Consumers pay in state-vs.-state credit card war

Americans charged more than $374 billion on their 841 million credit cards last year. The average cardholder has about eight of them. A little less than half of that credit was issued by banks and other financial firms, as opposed to retailers, says the Nilson Report, an industry research firm in Santa Monica, Calif.

Credit cards have ``become a form of national banking in a nation that has no national banking system,'' says Gerry Kraft, executive vice-president of FirstBank in Atlanta.

And even though thousands of financial institutions issue credit cards, the majority of the cards come from the top 50, which charge an average interest rate slightly above 18 percent, according to Nilson figures. Annual fees from these institutions hover around $17, and are double that for high-end ``gold cards.''

Several states, however, have put limits on how much banks and others can charge for their credit cards. These limits, in effect in various forms in 30 states, cover interest rates, annual fees, and charges for late payments, and they can define the ``grace period'' - the amount of time before late fees are charged.

To make their card business more profitable and less risky, many issuers are tacking on extra fees and charges anyway, but finding ways to skirt state regulations. A 1978 Supreme Court decision allows national banks that are chartered in states that have no limits on credit card fees and interest rates to export their business - solicit customers - in states that do have limits.
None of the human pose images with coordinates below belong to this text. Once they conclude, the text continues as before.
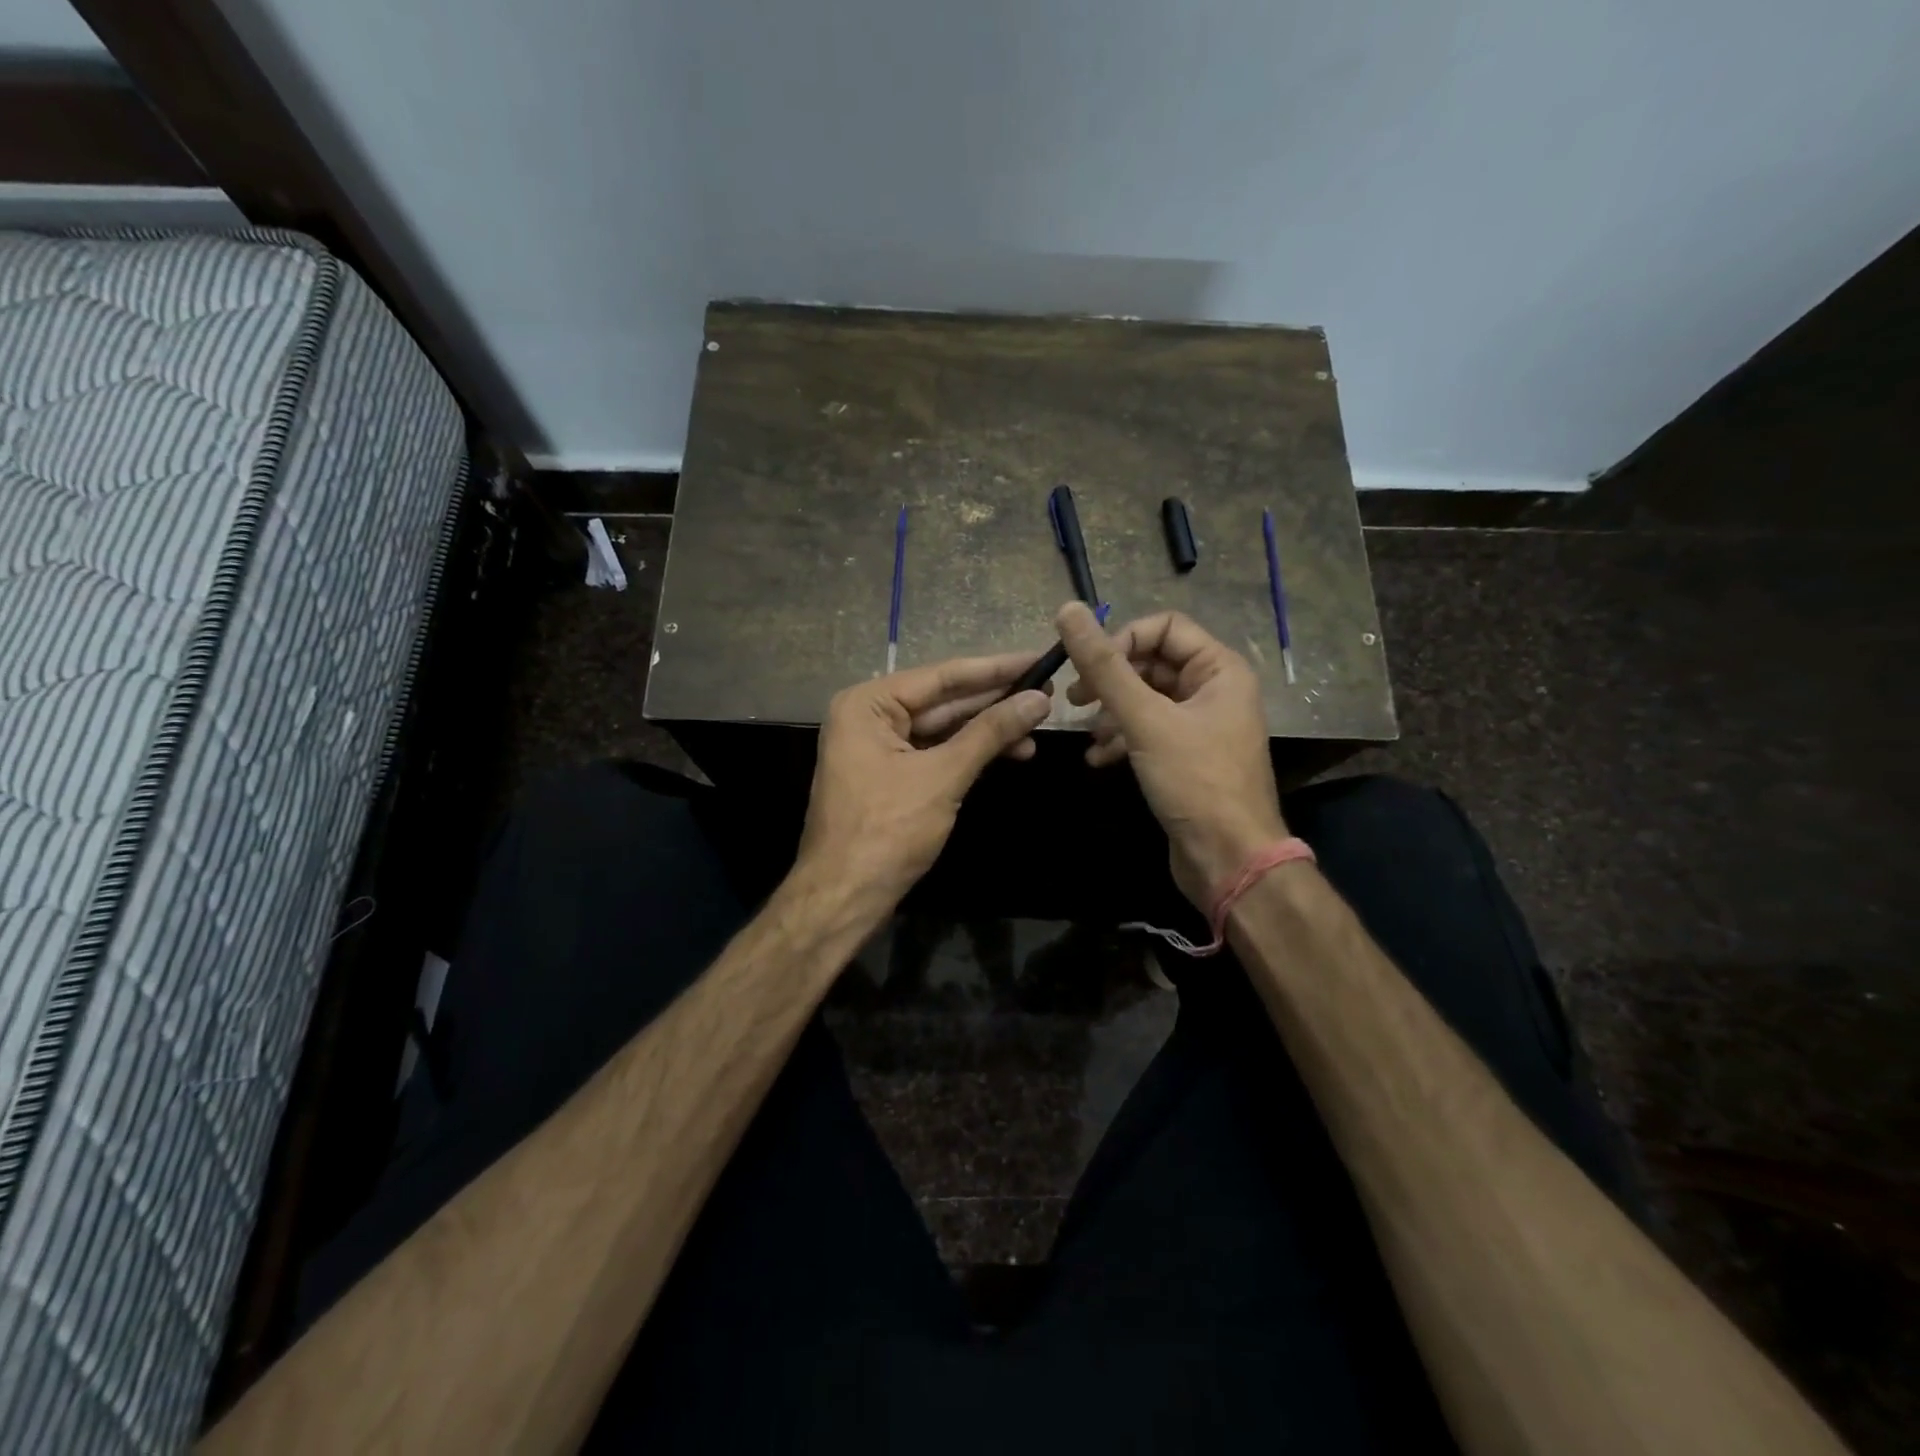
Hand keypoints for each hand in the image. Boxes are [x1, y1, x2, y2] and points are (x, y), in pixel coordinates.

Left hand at [795, 653, 1052, 912]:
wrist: (845, 897)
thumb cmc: (887, 830)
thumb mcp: (943, 776)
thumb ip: (990, 733)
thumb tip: (1039, 700)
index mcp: (868, 704)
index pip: (942, 676)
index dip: (994, 669)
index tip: (1037, 659)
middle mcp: (870, 716)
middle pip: (943, 700)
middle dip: (994, 700)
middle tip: (1047, 690)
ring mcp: (879, 747)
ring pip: (943, 729)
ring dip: (988, 730)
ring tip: (1037, 726)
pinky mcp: (891, 776)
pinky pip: (936, 753)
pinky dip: (970, 753)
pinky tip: (1010, 752)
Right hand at [1057, 601, 1286, 904]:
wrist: (1228, 859)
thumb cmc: (1194, 781)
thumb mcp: (1145, 719)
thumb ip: (1104, 666)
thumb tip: (1067, 609)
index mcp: (1219, 669)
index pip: (1163, 627)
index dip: (1122, 641)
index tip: (1088, 669)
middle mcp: (1213, 690)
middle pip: (1151, 663)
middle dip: (1111, 680)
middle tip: (1074, 700)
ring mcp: (1200, 725)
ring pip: (1145, 700)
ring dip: (1111, 713)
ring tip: (1087, 735)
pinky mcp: (1186, 757)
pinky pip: (1147, 732)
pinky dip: (1121, 739)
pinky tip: (1098, 759)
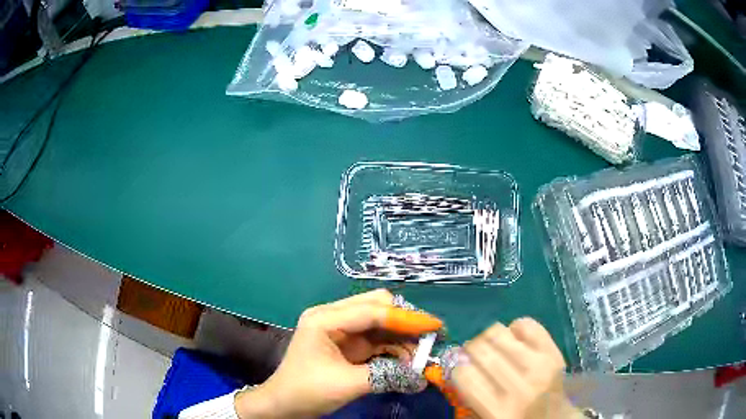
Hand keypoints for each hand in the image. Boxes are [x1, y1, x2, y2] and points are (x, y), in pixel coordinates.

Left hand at [235, 289, 441, 417]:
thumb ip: (386, 376)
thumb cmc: (307, 391)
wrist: (284, 404)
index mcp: (325, 319)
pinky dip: (394, 347)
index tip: (436, 326)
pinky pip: (376, 338)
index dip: (407, 318)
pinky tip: (407, 359)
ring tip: (422, 354)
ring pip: (380, 322)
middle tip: (430, 338)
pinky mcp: (347, 343)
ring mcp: (341, 329)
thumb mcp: (347, 384)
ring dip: (402, 336)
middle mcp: (333, 317)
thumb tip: (421, 377)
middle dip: (405, 321)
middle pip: (377, 306)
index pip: (373, 311)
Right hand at [452, 319, 580, 418]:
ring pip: (498, 332)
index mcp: (498, 410)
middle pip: (480, 350)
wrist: (556, 418)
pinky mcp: (553, 351)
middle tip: (473, 358)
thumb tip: (454, 363)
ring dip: (488, 339)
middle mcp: (519, 387)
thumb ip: (468, 396)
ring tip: (493, 349)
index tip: (458, 369)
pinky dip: (514, 329)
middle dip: (469, 351)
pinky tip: (514, 342)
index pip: (464, 374)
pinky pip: (527, 324)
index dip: (456, 368)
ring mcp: (540, 366)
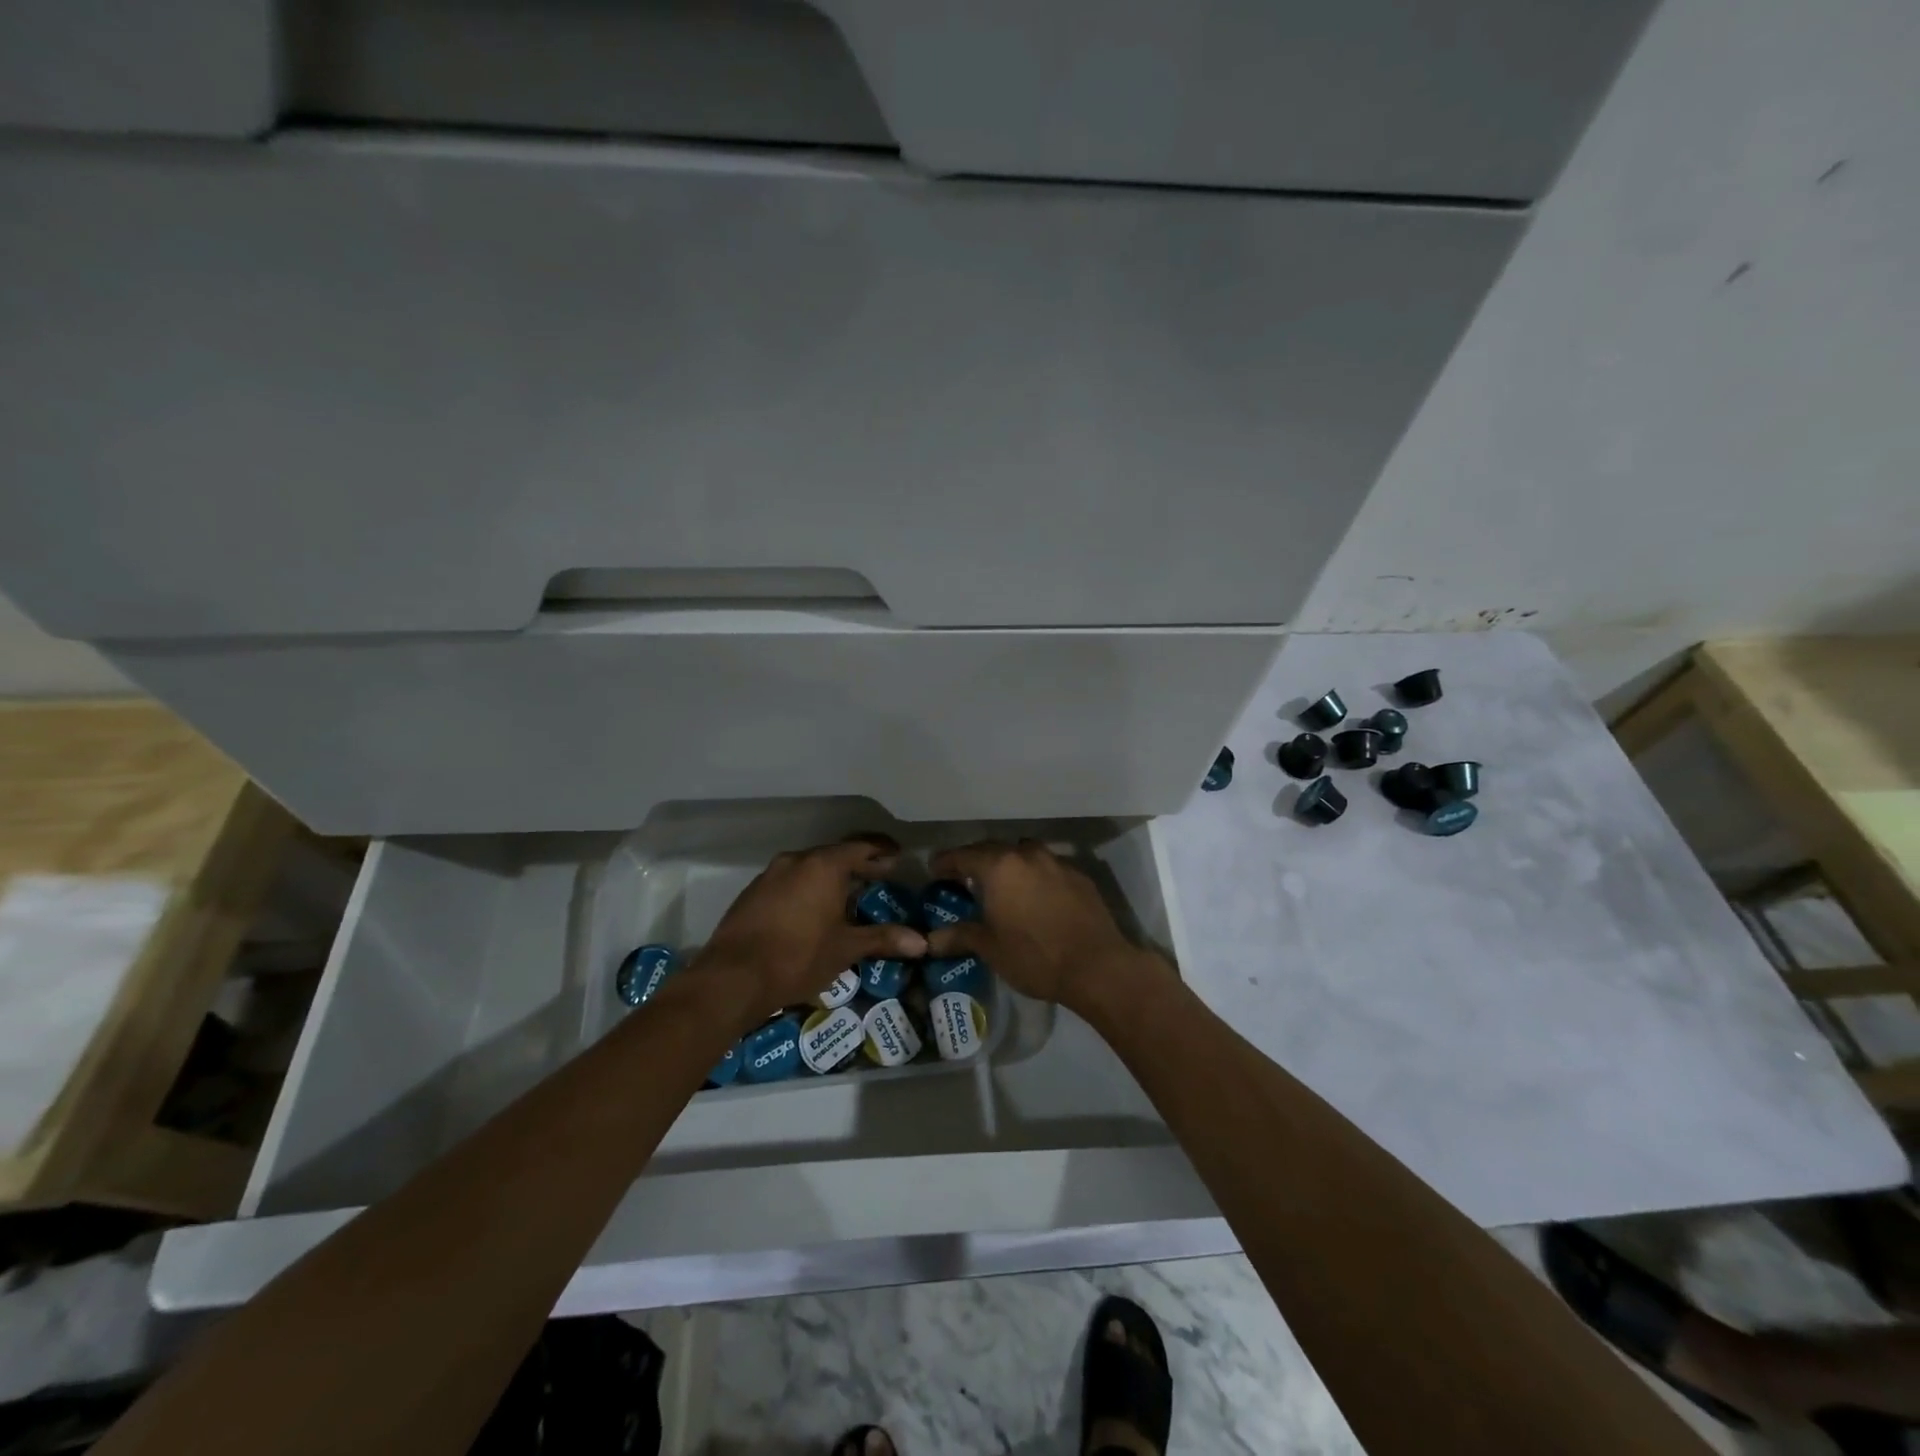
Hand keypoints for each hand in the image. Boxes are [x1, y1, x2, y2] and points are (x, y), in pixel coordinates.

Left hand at [695, 836, 926, 1026]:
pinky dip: (807, 889)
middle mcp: (796, 861)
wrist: (731, 978)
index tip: (898, 857)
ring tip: (848, 897)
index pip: (860, 846)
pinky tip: (813, 912)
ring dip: (830, 878)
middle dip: (858, 865)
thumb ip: (882, 939)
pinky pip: (789, 882)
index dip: (882, 851)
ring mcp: (770, 875)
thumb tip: (922, 942)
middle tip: (880, 877)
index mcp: (823, 865)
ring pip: (809, 868)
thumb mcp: (845, 949)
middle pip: (834, 855)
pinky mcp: (752, 893)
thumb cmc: (797, 957)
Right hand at [924, 840, 1158, 1005]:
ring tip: (1002, 886)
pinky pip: (1048, 868)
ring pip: (1024, 854)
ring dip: (1009, 865)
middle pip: (994, 850)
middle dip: (977, 861)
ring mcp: (1057, 862)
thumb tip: (930, 940)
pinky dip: (1035, 877)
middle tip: (964, 878)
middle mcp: (1027, 855)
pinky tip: (1036, 898)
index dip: (945, 862)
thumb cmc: (1035, 956)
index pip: (963, 855)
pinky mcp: (1080, 876)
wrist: (1096, 966)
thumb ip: (960, 936)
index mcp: (1000, 866)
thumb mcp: (990, 948)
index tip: (934, 870)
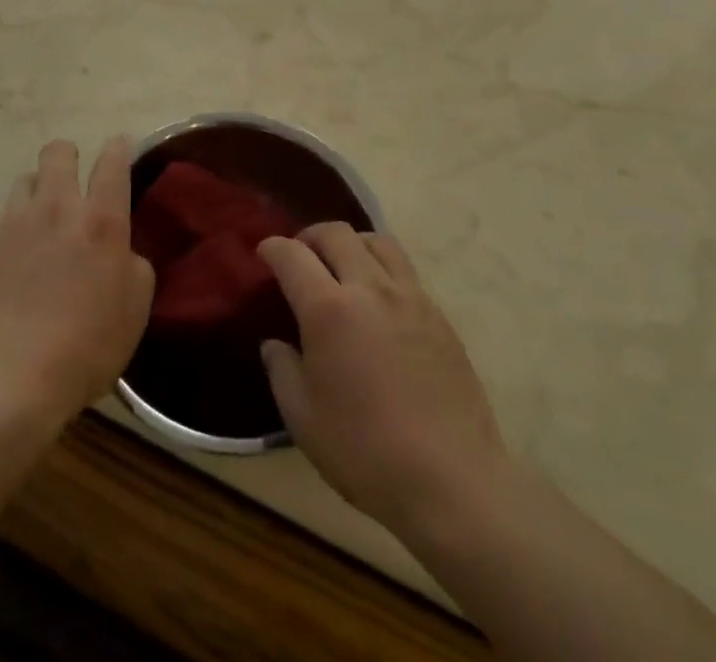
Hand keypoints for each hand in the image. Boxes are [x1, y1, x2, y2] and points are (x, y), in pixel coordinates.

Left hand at [0, 139, 154, 427]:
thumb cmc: (86, 347)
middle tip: (72, 184)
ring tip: (40, 224)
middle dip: (68, 157)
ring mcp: (12, 225)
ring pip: (24, 182)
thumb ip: (133, 264)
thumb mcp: (135, 308)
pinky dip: (12, 235)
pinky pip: (0, 225)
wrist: (9, 380)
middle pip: (58, 152)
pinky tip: (13, 267)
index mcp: (100, 220)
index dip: (116, 149)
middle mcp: (56, 209)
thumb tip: (120, 250)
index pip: (112, 160)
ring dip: (37, 194)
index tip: (118, 151)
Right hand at [259, 224, 510, 546]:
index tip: (264, 253)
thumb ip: (282, 370)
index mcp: (329, 309)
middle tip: (300, 256)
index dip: (273, 247)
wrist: (451, 481)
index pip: (293, 256)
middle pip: (337, 233)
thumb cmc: (365, 452)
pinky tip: (378, 300)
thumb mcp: (302, 419)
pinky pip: (404, 271)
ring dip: (351, 243)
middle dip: (310, 236)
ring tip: (342, 265)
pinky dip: (381, 268)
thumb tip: (275, 343)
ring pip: (377, 242)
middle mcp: (369, 289)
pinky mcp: (439, 315)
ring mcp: (410, 298)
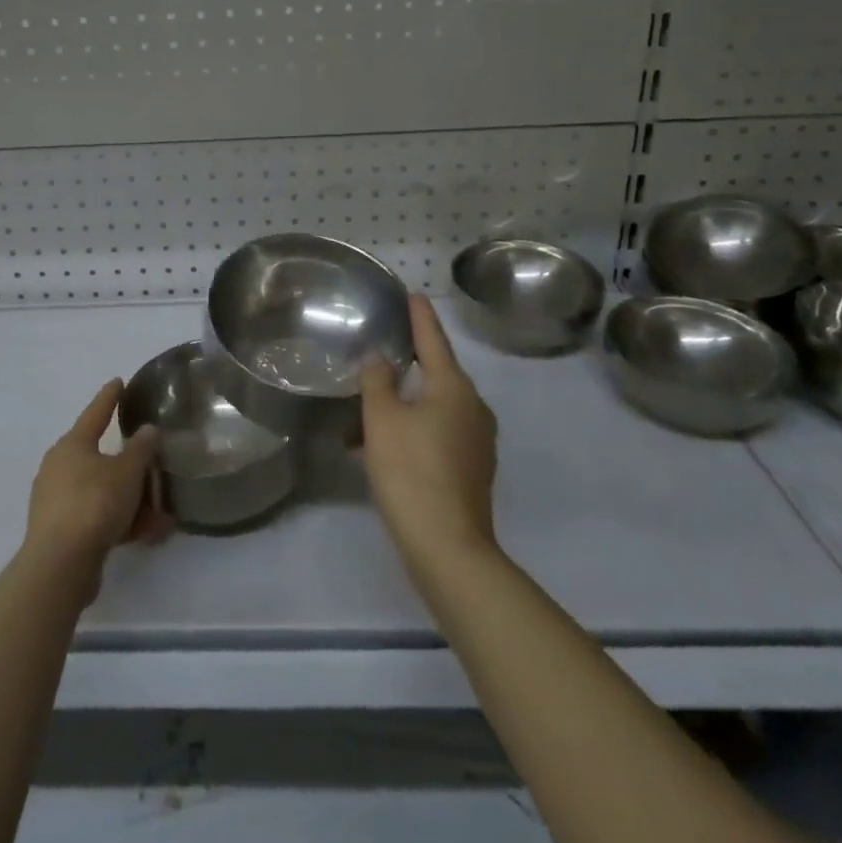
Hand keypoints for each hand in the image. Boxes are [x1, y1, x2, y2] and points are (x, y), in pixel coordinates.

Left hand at [23, 380, 171, 596]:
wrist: (60, 565)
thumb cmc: (95, 503)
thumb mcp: (128, 471)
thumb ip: (141, 448)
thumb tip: (146, 430)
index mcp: (72, 445)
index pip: (95, 413)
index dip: (109, 397)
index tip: (118, 382)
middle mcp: (59, 467)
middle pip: (100, 458)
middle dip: (130, 465)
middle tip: (152, 463)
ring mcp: (57, 501)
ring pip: (102, 491)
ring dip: (131, 500)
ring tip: (161, 513)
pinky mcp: (60, 532)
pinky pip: (97, 517)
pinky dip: (121, 521)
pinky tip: (147, 534)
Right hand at [359, 295, 499, 574]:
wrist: (448, 548)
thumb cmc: (411, 472)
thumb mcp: (381, 419)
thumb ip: (376, 380)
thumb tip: (378, 357)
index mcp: (453, 386)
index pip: (432, 338)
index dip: (419, 315)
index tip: (412, 294)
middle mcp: (473, 406)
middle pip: (435, 373)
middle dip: (404, 365)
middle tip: (377, 351)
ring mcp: (477, 439)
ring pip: (433, 407)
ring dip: (401, 405)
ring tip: (364, 413)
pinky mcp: (472, 467)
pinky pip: (438, 432)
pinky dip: (411, 429)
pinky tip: (381, 447)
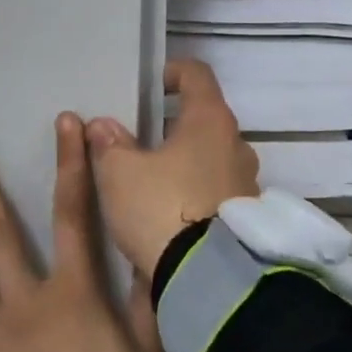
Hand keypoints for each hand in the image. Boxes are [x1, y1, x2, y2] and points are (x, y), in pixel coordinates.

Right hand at [86, 59, 261, 273]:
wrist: (207, 279)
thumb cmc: (161, 208)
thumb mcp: (120, 174)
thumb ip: (109, 144)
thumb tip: (103, 126)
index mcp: (210, 120)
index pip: (196, 74)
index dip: (170, 72)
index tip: (149, 86)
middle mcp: (237, 145)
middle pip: (205, 119)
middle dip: (173, 125)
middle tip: (140, 140)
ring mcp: (247, 183)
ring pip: (212, 157)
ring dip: (186, 161)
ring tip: (153, 179)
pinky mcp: (246, 218)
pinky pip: (218, 190)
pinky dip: (196, 191)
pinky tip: (170, 211)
To get a charter, the banks ``simply put a piece of paper on file and hire a registered expert,'' explains Richard Cleland, assistant attorney general of Iowa.

The effect of the court's decision has been to create a regulatory environment that is focused on a few states with the weakest consumer protection, says Elgie Holstein, director at BankCard Holders of America, a consumer advocacy group.

Although increased competition should have brought both rates and fees down, costs have instead gone up for the majority of cardholders.

The decision has also put pressure on state legislatures to repeal interest rate and fee limits because of the threat of having their banks move credit card operations - and jobs - out of state.

Georgia, Louisiana, and Alabama recently removed restrictions on credit card interest rates, bringing the number of states with no regulation to 17.

Boatmen's Bancshares Inc. in St. Louis last year moved its credit card operations to a state without restrictions. ``We were seeking ... a stable legislative environment that would assure [Boatmen's] would retain the flexibility necessary to meet future requirements of credit card customers,'' spokesman Larry Bailiss says.

Banks have to be able to anticipate rising and falling interest rates, he says.

National bankers argue, too, that anything that increases competition benefits consumers. Credit card loans, unlike mortgage or auto loans, for example, are unsecured, Mr. Kraft at FirstBank says.

``In an environment where bankruptcy is being declared with more frequency - especially in New York and California, where spending is high and spending limits are higher - an issuer is taking more risk,'' adds David Robertson, vice-president of the Nilson Report. Banks have to anticipate cycles of rising and falling interest rates, he says, noting the recent increase in the prime rate.

Though consumers can reject cards with excessive charges, states with restrictions contend that the market is not all that free, and that people do not always make informed decisions.

``People will run to save money on a purchase and then spend it on the financing,'' says Paul Karass, senior examiner at Maine's Department of Professional and Financial Regulation.

Maine is one of the states that has both an annual-fee limit and an interest-rate cap on its credit cards. Its residents have been ``bombarded by solicitations'' from other banks whose rates are much higher than the 18 percent state limit, he says. While out-of-state banks have higher rates, they have used other inducements, like travel insurance, gifts, and money back on purchases to win customers.

Iowa has deregulated interest rates and annual fees charged by national banks, but it still requires specific authorization before any other charge can be levied. It has filed suit against four out-of-state banks that were either exporting fees - trying to get Iowans to take cards with higher fees - or were not national banks but were exporting higher interest rates into Iowa. So far, one of the banks settled with an agreement not to export terms or rates into Iowa.

South Carolina and several other states are considering similar actions.

``The citizens of Iowa don't get to lobby in South Dakota or Delaware, so we don't have a voice in setting their terms,'' Mr. Cleland in Iowa says. ``Our legislative decision ... ought not be subject to veto by another state.''

Under the 124-year-old National Bank Act, national banks enjoy the same ``most-favored-lender status'' that states normally grant their own state banks, says Philip Porter, counsel for the administrator at the National Association of Consumer Agency Administrators.

With the Supreme Court's ruling, he says, not only can these banks now assume most-favored-lender status, they can also export that status, in the form of unrestricted credit card terms, into other states. This reduces the system to one in which almost everyone falls into the ``most-favored-lender'' category.

``It's leading to de facto deregulation ... based on one state's law,'' Mr. Porter says.